All noir is about brute appetite—about wanting what you don’t have and taking moral shortcuts to get it. The French critics who named this sort of movie—and praised its artistry and courage at a time when most American critics treated it as sleazy pop trash—weren’t just responding to the genre’s photographic daring, smoky atmosphere and existential weariness. They were also applauding the genre’s potential for social criticism—for tearing away society’s grinning false face and revealing the monster beneath. The basic appeal of noir was always prurient—the chance to watch sexy, impulsive people break some or all of the Ten Commandments. But running just beneath this spectacle of bad behavior was a river of discontent—a sense that the so-called “Good Life” taking shape in postwar America wasn’t really that good—that it was, in fact, quite toxic, because it was based on envy—on greed and materialism, on the desire to get ahead no matter what.
One of the most distinctive things about The Prowler is the somewhat confounding tone of its lead characterizations. Webb and Susan aren’t your typical noir couple: a ruthless femme fatale and her hardboiled sap of a lover. Aside from his blue uniform and badge, the male half of central couple, Webb (Van Heflin), is a prototypical noir hero—a failed high school basketball star quietly seething over what he doesn’t have. But he presents as a thoroughly decent guy, a knight in shining armor, and Losey shoots Heflin the way Clint Eastwood shoots himself, making the most of his study physique, granite features and imposing height.
Webb’s forbidden love, Susan Gilvray—a local radio host’s much younger wife, subtly played by Evelyn Keyes—is likewise dissatisfied. And although she maintains sympathy right up to the end, her appearance of normality seems almost as hinky as Webb’s. Her well-heeled demeanor suggests a pacified postwar suburban housewife, but some secret part of her is drawn to Webb. They have more in common than the fact that they grew up in the same small town. They share a suppressed but gnawing conviction that what they’ve got isn’t enough. And at times the burly cop’s increasingly vicious actions seem to fulfill Susan’s secret wishes.

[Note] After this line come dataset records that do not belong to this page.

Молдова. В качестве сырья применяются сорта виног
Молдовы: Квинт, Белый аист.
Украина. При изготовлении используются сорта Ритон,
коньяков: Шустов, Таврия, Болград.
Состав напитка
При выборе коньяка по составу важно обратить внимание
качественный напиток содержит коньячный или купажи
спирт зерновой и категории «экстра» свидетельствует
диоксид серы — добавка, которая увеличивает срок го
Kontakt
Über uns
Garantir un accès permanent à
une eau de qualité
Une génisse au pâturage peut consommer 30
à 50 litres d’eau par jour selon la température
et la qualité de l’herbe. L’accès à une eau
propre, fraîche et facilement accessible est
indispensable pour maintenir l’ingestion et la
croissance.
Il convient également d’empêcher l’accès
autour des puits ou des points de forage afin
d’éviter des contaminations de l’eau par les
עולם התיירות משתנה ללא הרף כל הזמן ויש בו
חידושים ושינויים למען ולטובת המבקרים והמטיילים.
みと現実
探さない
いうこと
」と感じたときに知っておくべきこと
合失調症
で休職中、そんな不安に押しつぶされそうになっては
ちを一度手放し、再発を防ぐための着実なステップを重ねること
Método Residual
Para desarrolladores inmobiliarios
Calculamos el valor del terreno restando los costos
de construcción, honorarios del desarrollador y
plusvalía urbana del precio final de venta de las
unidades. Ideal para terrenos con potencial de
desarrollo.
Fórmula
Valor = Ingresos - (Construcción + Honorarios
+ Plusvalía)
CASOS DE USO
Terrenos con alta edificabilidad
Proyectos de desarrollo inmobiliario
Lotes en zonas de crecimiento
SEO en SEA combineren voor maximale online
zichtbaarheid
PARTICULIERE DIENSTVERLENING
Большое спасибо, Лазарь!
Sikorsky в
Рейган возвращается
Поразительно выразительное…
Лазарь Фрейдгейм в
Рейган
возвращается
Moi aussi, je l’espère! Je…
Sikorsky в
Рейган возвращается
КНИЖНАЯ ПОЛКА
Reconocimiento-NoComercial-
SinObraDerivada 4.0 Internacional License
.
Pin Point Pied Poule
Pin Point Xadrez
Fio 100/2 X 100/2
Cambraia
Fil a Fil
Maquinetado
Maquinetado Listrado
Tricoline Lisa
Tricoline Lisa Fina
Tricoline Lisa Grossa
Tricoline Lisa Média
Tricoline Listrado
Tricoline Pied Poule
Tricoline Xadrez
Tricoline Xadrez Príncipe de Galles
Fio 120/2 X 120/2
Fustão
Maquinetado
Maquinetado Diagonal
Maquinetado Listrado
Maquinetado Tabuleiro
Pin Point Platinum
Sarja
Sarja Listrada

Losey and his screenwriters were all left-leaning social critics—men who either were vilified or were about to be vilified by guardians of the status quo. The Prowler‘s happy-face suburban approach to film noir takes the genre’s potential for social criticism out of the shadows and places it center-frame, where you can get a good look at it. These characters aren’t thrillingly dark fantasy figures upon whom the audience can project its dirty daydreams. They’re uncomfortably close to quote-unquote normal. Their moral relativism hits close to the bone because it’s easy to see them as people we might know—perhaps, in the worst of all possible worlds, people we might recognize by looking in a mirror.